The Verdict Misleading

The decrease in sperm concentration is temporary and returns to normal after 145 days.

 

Context: 

A post on Facebook claims that the Pfizer COVID-19 vaccine impairs sperm count in men. The user shared an article by St. Vincent TIMES, whose headline read, "Pfizer Vaccine Impairs Sperm Count- Conspiracy theorists Were Right." The post has been shared 33 times and has garnered over 100 likes. The user initially shared the post on July 13, 2022. 

 

The study was published in the Journal of Andrology on June 17, 2022. It states that 37 Israeli sperm donors were observed in three months, and it was noted that there was a transient drop of about 15 percent in sperm count following the second dose of the Pfizer-BioNTech COVID-19 vaccine. 

 

However, the post is misleading.

 

In fact:

The study concludes that the drop in the sperm count was due to fever, a common vaccine side-effect, and was temporary. It adds that the sperm count returned to its previous levels after 145 days. 

 

During the study, four parameters were standardized for analyzing the semen quality of 37 registered sperm donors, with an average age of 26. the sample was collected four times: before vaccination, 15–45 days after receiving the second dose, then at about three months, and about six months.
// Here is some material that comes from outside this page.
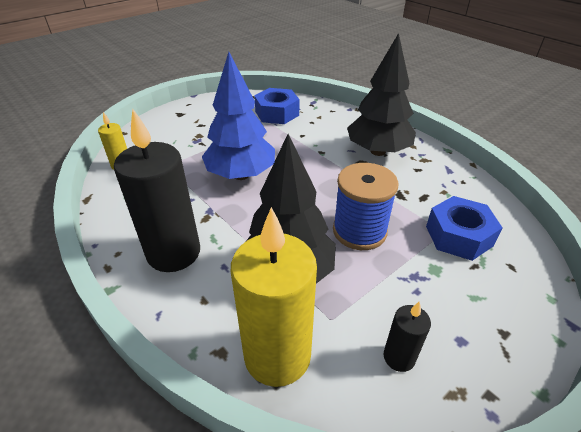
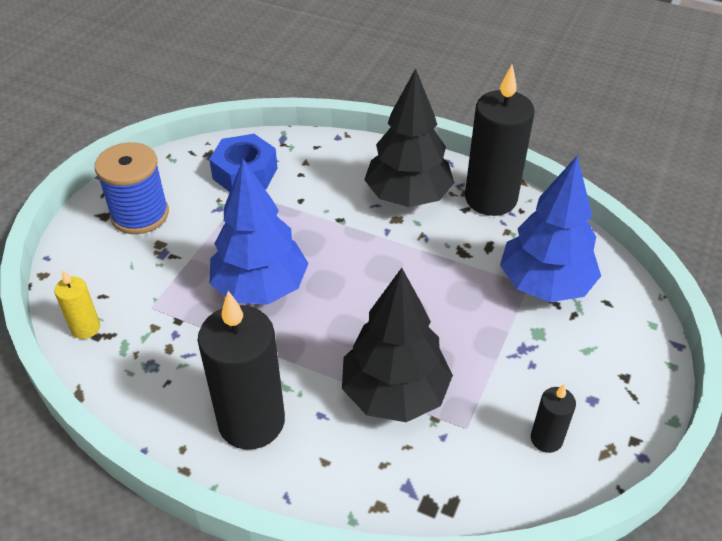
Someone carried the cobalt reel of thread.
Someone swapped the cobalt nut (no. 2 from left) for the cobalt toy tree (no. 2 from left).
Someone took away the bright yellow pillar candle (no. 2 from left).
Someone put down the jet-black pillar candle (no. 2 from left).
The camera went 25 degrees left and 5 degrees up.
For 216 samples examined, each donor gave one to three samples simultaneously.

 

The report states that the researchers observed little change after the first time point besides an increase in sperm volume and motility. However, the differences were not significant. However, the second time, a drop in the sperm concentration by about 15.4 percent (12 million sperm per ml of semen) and a drop in sperm motility by about 22.1 percent were observed. 

 

However, observing each donor's multiple samples, the difference between time points was minor, with an average drop in sperm concentration of around 9.5 million/ml. 

 

The study concludes that there was a "selective temporary decline of sperm concentration and total motile count three months post-vaccination followed by recovery among sperm donors." The report adds that though these results seem concerning at first, they confirm previous reports around vaccine safety and reliability. 

 

Another study by the National Institutes of Health (NIH), which studied samples of over 2000 couples, stated that COVID-19 vaccines do not impact a couple's fertility. However, it added that there was a "slightly lower chance of conception if the male partner had been infected with SARS-CoV-2 within 60 days before a menstrual cycle". 

 

Verdict: 

There was a decrease in sperm concentration following the second dose of the COVID-19 vaccine; however, the decline was temporary and returned to normal after 145 days. Therefore, the post's headline claiming conspiracy theorists were right about vaccines and that vaccines impair sperm count is misleading.